#### Exercise prompt
Your answer must be the exact lines below, starting with the line with "1 2 3 4 5 6" and going on through the line with "EBI Report as of 5 June 2020", both included, with no pictures.

(Items listed in a dataset)
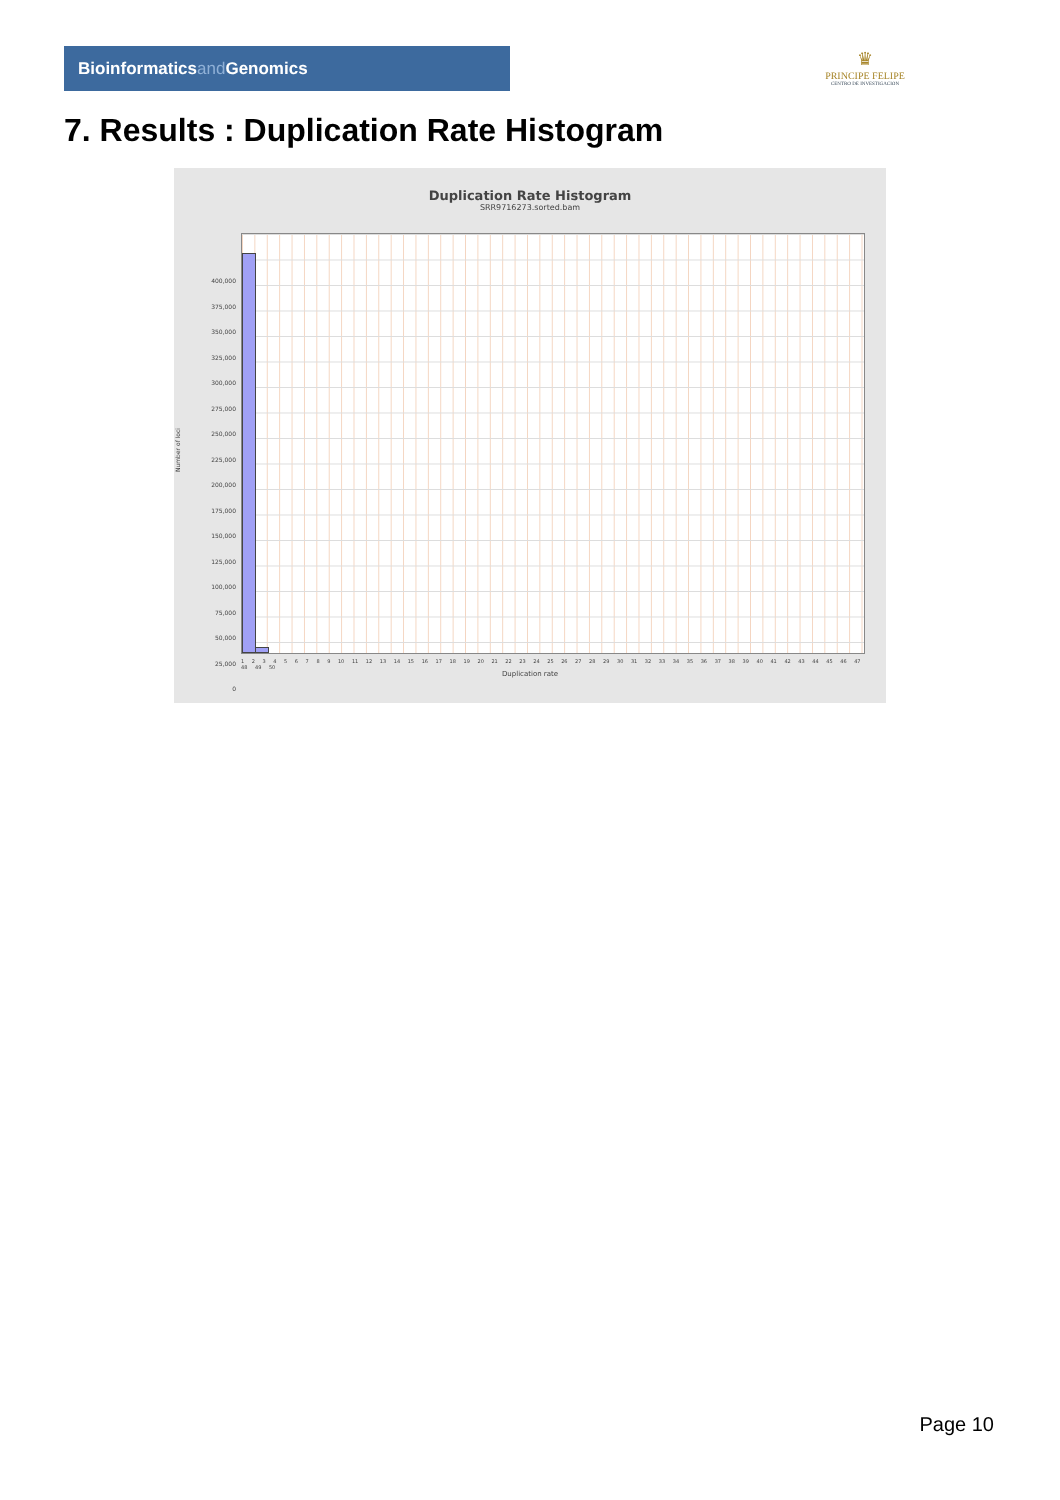Bioinformaticsand Genomics
♛
PRINCIPE FELIPE
CENTRO DE INVESTIGACION
7. Results : Duplication Rate Histogram
Duplication Rate Histogram
SRR9716273.sorted.bam
Number of loci
400,000
375,000
350,000
325,000
300,000
275,000
250,000
225,000
200,000
175,000
150,000
125,000
100,000
75,000
50,000
25,000
0
1 2 3 4 5 6 7 8 9 10 11 12 13 14 15 16 17 18 19 20 21 22 23 24 25 26 27 28 29 30 31 32 33 34 35 36 37 38 39 40 41 42 43 44 45 46 47 48 49 50
Duplication rate
Page 10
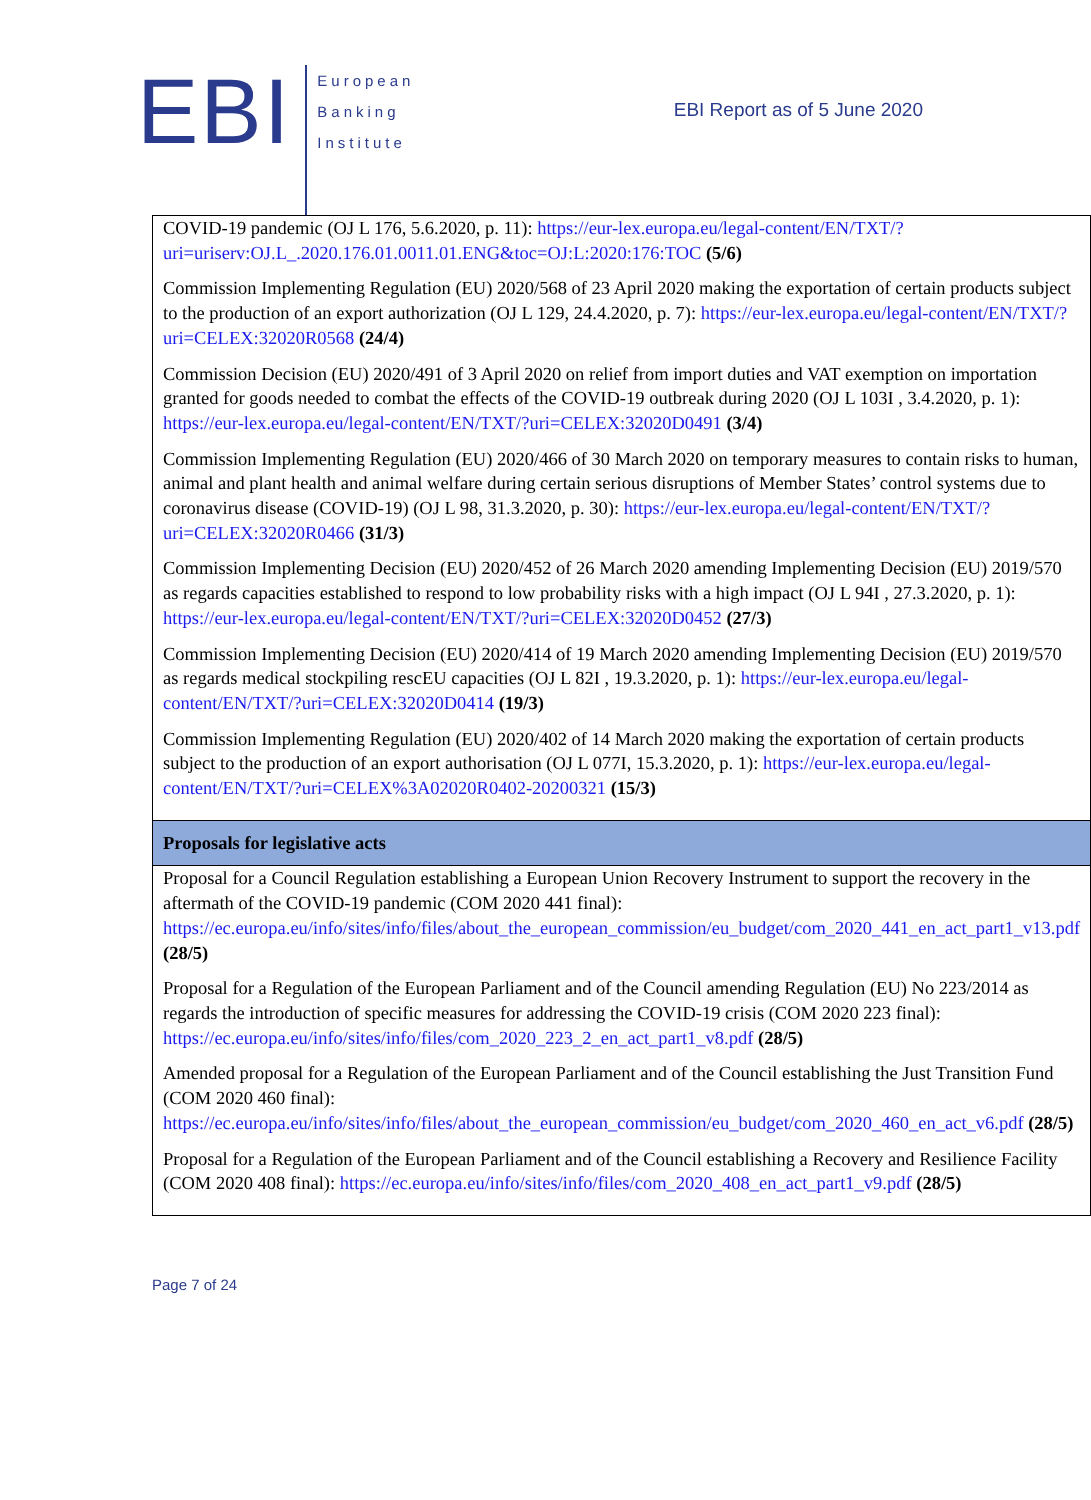EBI
European
Banking
Institute
EBI Report as of 5 June 2020
| COVID-19 pandemic (OJ L 176, 5.6.2020, p. 11): https://eur-lex.europa.eu/legal-content/EN/TXT/?uri=uriserv:OJ.L_.2020.176.01.0011.01.ENG&toc=OJ:L:2020:176:TOC (5/6) Commission Implementing Regulation (EU) 2020/568 of 23 April 2020 making the exportation of certain products subject to the production of an export authorization (OJ L 129, 24.4.2020, p. 7): https://eur-lex.europa.eu/legal-content/EN/TXT/?uri=CELEX:32020R0568 (24/4) Commission Decision (EU) 2020/491 of 3 April 2020 on relief from import duties and VAT exemption on importation granted for goods needed to combat the effects of the COVID-19 outbreak during 2020 (OJ L 103I , 3.4.2020, p. 1): https://eur-lex.europa.eu/legal-content/EN/TXT/?uri=CELEX:32020D0491 (3/4) Commission Implementing Regulation (EU) 2020/466 of 30 March 2020 on temporary measures to contain risks to human, animal and plant health and animal welfare during certain serious disruptions of Member States’ control systems due to coronavirus disease (COVID-19) (OJ L 98, 31.3.2020, p. 30): https://eur-lex.europa.eu/legal-content/EN/TXT/?uri=CELEX:32020R0466 (31/3) Commission Implementing Decision (EU) 2020/452 of 26 March 2020 amending Implementing Decision (EU) 2019/570 as regards capacities established to respond to low probability risks with a high impact (OJ L 94I , 27.3.2020, p. 1): https://eur-lex.europa.eu/legal-content/EN/TXT/?uri=CELEX:32020D0452 (27/3) Commission Implementing Decision (EU) 2020/414 of 19 March 2020 amending Implementing Decision (EU) 2019/570 as regards medical stockpiling rescEU capacities (OJ L 82I , 19.3.2020, p. 1): https://eur-lex.europa.eu/legal-content/EN/TXT/?uri=CELEX:32020D0414 (19/3) Commission Implementing Regulation (EU) 2020/402 of 14 March 2020 making the exportation of certain products subject to the production of an export authorisation (OJ L 077I, 15.3.2020, p. 1): https://eur-lex.europa.eu/legal-content/EN/TXT/?uri=CELEX%3A02020R0402-20200321 (15/3) |
| Proposals for legislative acts |
| Proposal for a Council Regulation establishing a European Union Recovery Instrument to support the recovery in the aftermath of the COVID-19 pandemic (COM 2020 441 final): https://ec.europa.eu/info/sites/info/files/about_the_european_commission/eu_budget/com_2020_441_en_act_part1_v13.pdf (28/5) Proposal for a Regulation of the European Parliament and of the Council amending Regulation (EU) No 223/2014 as regards the introduction of specific measures for addressing the COVID-19 crisis (COM 2020 223 final): https://ec.europa.eu/info/sites/info/files/com_2020_223_2_en_act_part1_v8.pdf (28/5) Amended proposal for a Regulation of the European Parliament and of the Council establishing the Just Transition Fund (COM 2020 460 final): https://ec.europa.eu/info/sites/info/files/about_the_european_commission/eu_budget/com_2020_460_en_act_v6.pdf (28/5) Proposal for a Regulation of the European Parliament and of the Council establishing a Recovery and Resilience Facility (COM 2020 408 final): https://ec.europa.eu/info/sites/info/files/com_2020_408_en_act_part1_v9.pdf (28/5) |
Page 7 of 24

#### Task response
1 2 3 4 5 6 7 8 9 10 11 12 13 14 15 16 17 18 19 20 21 22 23 24 25 26 27 28 29 30 31 32 33 34 35 36 37 38 39 40 41 42 43 44 45 46 47 48 49 50
Duplication rate
Page 10
EBI
European
Banking
Institute
EBI Report as of 5 June 2020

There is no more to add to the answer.